Vielleicht hätten ja auch seltsame rote schleimige Algenkissen die Gunst der Stunde nutzen und das Land als erste in Besitz nehmen können, so daß sich etwaige Nachfolger, zum Beispiel die grünen Pflanzen, mit einem Stehplatz begnügen müßten. Zu einer Randexistenz verurteilt und auf Grund des großen Entwicklungsvorsprungs ihrer Konkurrenten hoffnungslos zurückgefallen, wären sie anstatt zu Bäumen, Gräsern und Blumen vielleicht zu form- und bedeutungslosen grünen Klumpen geworden. Und wer weiß, vielleicht hätte die Flora und Fauna der Erde ein gänzlich andersartiges Aussehen angenommen, wenn nicht Individuum A, sondern B den entscheidenden Schritt an Land gewagt hätte, weil B sich in vielen kleinen Details von A unterschied.
Die Möglichkeiten und Konsequenzen dieser Gedanken waren so schwindelerregend, daß Micha kaum wagte, sich von der Stelle zu bewegen, aus Angst, mit einer unachtsamen Bewegung, einem unvorsichtigen Schritt, ja, einem einfachen Atemzug die Fauna und Flora ferner Erdzeitalter zu vernichten.
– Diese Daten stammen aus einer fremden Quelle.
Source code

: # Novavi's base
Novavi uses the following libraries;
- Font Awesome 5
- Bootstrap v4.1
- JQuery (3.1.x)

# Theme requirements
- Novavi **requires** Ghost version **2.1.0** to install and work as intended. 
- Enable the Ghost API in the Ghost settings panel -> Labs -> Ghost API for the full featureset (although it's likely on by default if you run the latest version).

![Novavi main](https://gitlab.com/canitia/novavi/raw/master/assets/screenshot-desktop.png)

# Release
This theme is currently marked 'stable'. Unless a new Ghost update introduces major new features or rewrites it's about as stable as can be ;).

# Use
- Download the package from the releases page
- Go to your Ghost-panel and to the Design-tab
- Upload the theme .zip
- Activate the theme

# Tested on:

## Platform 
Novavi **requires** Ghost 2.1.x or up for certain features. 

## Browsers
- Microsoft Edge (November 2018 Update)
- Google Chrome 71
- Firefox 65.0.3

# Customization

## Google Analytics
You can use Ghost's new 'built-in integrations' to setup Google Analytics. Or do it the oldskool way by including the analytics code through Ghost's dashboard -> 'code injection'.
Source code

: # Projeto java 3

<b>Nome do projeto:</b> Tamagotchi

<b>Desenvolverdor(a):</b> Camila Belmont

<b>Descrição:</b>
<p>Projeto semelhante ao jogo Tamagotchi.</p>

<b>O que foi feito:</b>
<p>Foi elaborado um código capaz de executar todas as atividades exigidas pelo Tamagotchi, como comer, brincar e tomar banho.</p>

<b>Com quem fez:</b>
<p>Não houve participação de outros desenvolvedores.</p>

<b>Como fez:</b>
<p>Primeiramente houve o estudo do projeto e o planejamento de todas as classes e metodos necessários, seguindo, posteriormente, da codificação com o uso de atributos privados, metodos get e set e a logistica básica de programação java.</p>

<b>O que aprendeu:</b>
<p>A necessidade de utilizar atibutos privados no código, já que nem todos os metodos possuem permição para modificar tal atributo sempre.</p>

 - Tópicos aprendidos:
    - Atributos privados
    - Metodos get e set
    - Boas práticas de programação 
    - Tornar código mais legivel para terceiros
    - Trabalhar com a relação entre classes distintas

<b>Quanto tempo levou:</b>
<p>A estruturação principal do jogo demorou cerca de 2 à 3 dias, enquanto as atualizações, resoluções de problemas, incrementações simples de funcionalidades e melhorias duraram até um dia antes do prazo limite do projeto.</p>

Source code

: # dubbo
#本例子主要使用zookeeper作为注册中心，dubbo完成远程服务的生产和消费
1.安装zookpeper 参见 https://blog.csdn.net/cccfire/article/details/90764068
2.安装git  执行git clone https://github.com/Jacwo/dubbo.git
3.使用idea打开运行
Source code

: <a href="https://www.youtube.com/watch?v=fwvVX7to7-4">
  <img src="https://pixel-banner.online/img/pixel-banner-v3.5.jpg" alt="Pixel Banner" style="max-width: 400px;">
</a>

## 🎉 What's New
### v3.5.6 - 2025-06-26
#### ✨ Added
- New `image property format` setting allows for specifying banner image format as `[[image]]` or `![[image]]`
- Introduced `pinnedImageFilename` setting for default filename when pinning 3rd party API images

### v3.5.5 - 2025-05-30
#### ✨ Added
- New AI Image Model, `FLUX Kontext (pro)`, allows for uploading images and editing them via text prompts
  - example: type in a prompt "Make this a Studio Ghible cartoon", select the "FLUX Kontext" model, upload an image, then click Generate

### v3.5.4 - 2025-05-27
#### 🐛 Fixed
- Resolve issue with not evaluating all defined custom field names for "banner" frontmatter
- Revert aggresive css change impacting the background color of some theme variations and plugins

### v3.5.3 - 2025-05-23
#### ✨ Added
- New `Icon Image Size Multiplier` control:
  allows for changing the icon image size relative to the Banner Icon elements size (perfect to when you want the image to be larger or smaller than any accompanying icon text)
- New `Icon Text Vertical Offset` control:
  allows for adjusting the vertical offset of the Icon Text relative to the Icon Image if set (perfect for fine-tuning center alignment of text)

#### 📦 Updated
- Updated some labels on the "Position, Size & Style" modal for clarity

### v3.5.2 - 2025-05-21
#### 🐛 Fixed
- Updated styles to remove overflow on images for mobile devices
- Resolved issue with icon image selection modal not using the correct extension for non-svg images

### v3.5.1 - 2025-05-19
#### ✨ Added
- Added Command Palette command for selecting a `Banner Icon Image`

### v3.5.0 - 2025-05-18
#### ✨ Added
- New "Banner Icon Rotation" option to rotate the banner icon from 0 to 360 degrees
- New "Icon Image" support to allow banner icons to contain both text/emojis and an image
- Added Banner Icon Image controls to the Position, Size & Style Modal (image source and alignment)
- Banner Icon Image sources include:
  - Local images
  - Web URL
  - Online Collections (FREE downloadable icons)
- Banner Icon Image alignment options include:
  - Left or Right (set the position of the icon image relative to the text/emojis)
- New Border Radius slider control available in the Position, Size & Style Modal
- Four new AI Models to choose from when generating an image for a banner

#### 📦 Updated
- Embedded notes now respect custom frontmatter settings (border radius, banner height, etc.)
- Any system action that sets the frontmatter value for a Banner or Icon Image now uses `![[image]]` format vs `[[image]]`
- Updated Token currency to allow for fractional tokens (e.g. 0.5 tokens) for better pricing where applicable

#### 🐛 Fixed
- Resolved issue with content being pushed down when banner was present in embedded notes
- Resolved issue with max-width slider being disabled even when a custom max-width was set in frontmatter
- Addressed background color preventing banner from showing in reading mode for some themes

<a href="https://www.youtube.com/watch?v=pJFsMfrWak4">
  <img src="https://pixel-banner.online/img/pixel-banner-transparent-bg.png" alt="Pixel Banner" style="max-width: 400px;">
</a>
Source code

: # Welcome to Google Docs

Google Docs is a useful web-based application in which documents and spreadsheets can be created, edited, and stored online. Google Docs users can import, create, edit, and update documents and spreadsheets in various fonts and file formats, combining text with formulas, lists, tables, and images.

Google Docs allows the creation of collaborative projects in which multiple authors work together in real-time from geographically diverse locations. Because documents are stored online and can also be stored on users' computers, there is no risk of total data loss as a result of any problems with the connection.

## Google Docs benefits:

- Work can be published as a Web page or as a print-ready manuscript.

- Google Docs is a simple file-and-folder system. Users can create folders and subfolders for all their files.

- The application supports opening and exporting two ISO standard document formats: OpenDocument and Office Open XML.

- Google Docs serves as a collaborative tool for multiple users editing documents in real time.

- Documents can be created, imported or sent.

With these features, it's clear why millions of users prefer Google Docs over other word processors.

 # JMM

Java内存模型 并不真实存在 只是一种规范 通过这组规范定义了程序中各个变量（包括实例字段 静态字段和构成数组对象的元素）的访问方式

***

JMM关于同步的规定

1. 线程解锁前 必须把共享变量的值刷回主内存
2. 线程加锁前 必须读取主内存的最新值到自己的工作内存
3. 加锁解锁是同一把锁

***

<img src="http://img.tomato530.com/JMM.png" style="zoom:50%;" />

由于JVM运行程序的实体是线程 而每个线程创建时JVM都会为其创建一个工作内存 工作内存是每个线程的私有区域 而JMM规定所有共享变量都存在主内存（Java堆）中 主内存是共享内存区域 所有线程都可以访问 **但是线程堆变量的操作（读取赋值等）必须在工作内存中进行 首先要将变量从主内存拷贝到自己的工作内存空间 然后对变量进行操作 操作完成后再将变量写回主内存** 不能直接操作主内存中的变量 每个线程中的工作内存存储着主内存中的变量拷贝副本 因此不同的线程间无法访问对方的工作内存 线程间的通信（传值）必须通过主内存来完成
Aber er mußte bald einsehen, wie unsinnig diese Angst war. Der freigewordene Platz würde ja von jemand anderem eingenommen werden. Nur das Verschwinden der einen ermöglichte das Aufblühen der anderen Gruppe. Ohne das Aussterben der Trilobiten hätten viele andere Meereslebewesen vielleicht nie eine Chance zur Entfaltung bekommen, und ohne die Vernichtung der Dinosaurier wären die Säugetiere möglicherweise die kleinen, nachtaktiven, scheuen Wesen geblieben, die sie im Erdmittelalter waren, mit großer Sicherheit aber wäre der Mensch so nie entstanden.
In der großen Lotterie des Lebens, im permanenten Auf und Ab des Werdens und Vergehens wurden die Hauptgewinne immer wieder neu verteilt. Wer heute eine Niete zog, in einer verborgenen und geschützten Nische aber am Leben blieb, erwischte morgen vielleicht das große Los.
Daß ihre eh schon arg gebeutelte Welt in der jetzt so fernen Neuzeit auf diese hinterhältige Weise, durch die Ignoranz abenteuersuchender Urzeittouristen oder den Größenwahn irgendwelcher Möchtegerngötter gefährdet werden könnte, hätte Micha sich selbst im Traum nie vorzustellen gewagt.
Hätte er um diese Gefahr gewußt, er wäre nie soweit gefahren.
Aber mit Sicherheit war ihr Besuch harmlos im Vergleich zu dem, was passierte, wenn die Wissenschaft von der Höhle Wind bekam. Genau das war ja Herzogs große Befürchtung. Vielleicht hatten sie es hier mit jemandem zu tun, der sich die Möglichkeiten der Höhle ganz bewußt zunutze machte. Was, wenn hier tatsächlich jemand mit der Geschichte des Lebens herumexperimentierte? Werkzeuge, die den Wissenschaftlern durch Zufall in die Hände fielen und neue Wege der Forschung eröffneten, waren in der langen Geschichte der Naturwissenschaften selten ungenutzt geblieben. Wer gentechnologische Forschung betrieb und die Welt, trotz aller Risiken, mit transgenen Mischgeschöpfen bevölkern wollte, würde vor direkten Experimenten mit der Evolution nicht zurückschrecken.